ところが、オイルマッサージの時に、彼女は、もう一人の女の子を呼び、二人で、するではないか。それが、また、上手なのである。

単なる、撫で回すものではない。コリを、取るのである。

これで、無愛想も、許せた。

 

だが、清算の時に、600バーツを請求された。少し、ボラれたのである。

約、2000円である。

勿論、そこには、二度と、行かなかった。

 

典型的な、イサーンの人を見た思いがした。

 

9日の朝は、ゲストハウスで、アメリカンスタイルの朝食を取ったが、100バーツである。お客は、ほとんどいない。330円の食事は高い。

向かいの食堂に入ると、その半額程度である。
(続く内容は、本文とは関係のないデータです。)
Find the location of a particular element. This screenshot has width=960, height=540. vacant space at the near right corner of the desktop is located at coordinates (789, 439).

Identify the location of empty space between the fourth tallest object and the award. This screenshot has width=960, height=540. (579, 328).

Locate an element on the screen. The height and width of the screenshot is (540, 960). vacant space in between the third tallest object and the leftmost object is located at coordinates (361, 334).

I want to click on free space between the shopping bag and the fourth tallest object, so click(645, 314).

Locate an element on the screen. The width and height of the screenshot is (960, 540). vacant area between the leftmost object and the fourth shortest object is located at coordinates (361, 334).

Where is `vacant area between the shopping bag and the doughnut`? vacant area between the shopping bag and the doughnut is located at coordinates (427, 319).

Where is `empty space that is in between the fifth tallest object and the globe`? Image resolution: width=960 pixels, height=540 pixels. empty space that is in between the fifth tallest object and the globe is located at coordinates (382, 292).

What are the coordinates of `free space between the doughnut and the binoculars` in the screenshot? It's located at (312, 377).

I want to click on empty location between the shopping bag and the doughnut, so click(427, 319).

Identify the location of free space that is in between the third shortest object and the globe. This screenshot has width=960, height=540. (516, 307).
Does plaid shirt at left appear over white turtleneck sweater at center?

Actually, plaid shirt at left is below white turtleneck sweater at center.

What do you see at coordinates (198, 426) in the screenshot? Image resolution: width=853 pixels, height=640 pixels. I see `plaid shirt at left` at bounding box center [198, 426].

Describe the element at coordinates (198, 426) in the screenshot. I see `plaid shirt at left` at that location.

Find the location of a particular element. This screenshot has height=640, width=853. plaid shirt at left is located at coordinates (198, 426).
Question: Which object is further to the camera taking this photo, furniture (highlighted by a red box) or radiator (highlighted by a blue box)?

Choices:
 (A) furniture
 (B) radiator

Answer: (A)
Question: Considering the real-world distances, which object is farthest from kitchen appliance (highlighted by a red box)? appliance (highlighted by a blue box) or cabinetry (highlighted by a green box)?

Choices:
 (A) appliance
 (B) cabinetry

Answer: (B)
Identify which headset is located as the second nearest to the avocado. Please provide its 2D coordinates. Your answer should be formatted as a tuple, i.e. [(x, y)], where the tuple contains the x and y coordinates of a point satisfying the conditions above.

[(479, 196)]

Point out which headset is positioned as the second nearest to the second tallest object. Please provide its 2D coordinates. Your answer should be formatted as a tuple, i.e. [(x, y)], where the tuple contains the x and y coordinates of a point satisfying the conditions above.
私は、一度で、ゲストハウスの朝食をやめた。

 

午前中、私は、メコン河を眺めて過ごした。

 

言葉が出るままに、歌を詠む。

 

何ゆえに 我タイにいる 日の本の 大義を求めて ここにいるなり

 

実に、傲慢な歌である。

 

川ひとつ 隔てた国を なんとする 国境なくば 親しきものを

 

老いの口 ラオス貧しく してありて 手出しできぬと 足を留める

 

東北を イサーンと呼んで 吐き捨てる 微笑の国も 差別ありてや

 

ひとりにて 出来ることなど 限られて 奉仕の心 萎える時あり

 

今回、持ってきた本は、西行の山家集のみ。しかし、読たいとは、思わない。

昼近くなると、気温が、ぐんぐんと、上がるのが解る。夏の気候である。

 

川沿いに、お土産小路がある。それが、延々と続く。

面白い。

その大半の品物が、中国産である。

後は、ラオス、ベトナム、イサーンの民芸品である。

値段を見て、日本円にして、歩くと、頭の体操になる。

 

これも、あまり書きたくないことだが、中国人が、おおよそ、席巻しているのが、解る。

大型の店は、中国人の経営である。

そして、丁度、中国のお正月の最中だった。

町の至るところに、新年を祝う言葉を書き付けた、旗や、幟が立つ。

ある、道路などは、すべて、中国の新年を祝う旗が、道に、横断幕になっているから、驚く。

中国人を、無視出来ないということだ。

 

ただし、それを言えば、日本も言われる。

電化製品、自動車、食品に至るまで、日本製品が、大半を示す。

驚くべき、席巻である。

 

そして、私は、一つの、問題の解決を見た。

何故、日本が多くの支援をするのかということだ。

つまり、日本企業の進出のために、日本政府が、支援して、後押しするというものだ。

現地で、作らせても、日本企業である。

 

税金というもの、そのように、使用されている。

大企業優先であることは、事実である。しかし、世界的企業を、育てるために、必要なことでもある。それを、国内の問題と、どう、折り合いをつけるのか、ということである。

 

ゲストハウスには、英字新聞が、多数ある。

それらに、目を通す。私の英語力では、読めないが、ジャパンを探す。無い。経済新聞のみに、日本企業の不祥事の記事がある。

それだけ。

 

陽気なドイツの、じいさんに、声を掛けられた。

寒くて、ゆかたを、羽織っていたゆえ、日本人と、理解された。

英語で、捲くし立てる。

解るか、と、言われて、頷くと、さらに、喋る。

日本とドイツは、世界で、最も強い国だと言う。

日本の、長崎と、東京に、カンパニーをやっている、友人がいるらしい。

 

このように、欧米人の、おじいさんが、実に、多い。そして、現地の、タイ女性を連れている。これも、老人介護の一つであろう。

 

オーストリアからの、老人にも、話し掛けられて、適当に、応えていた。彼らは、自分が、喋れば、満足するのである。どこの、国の老人も、一緒である。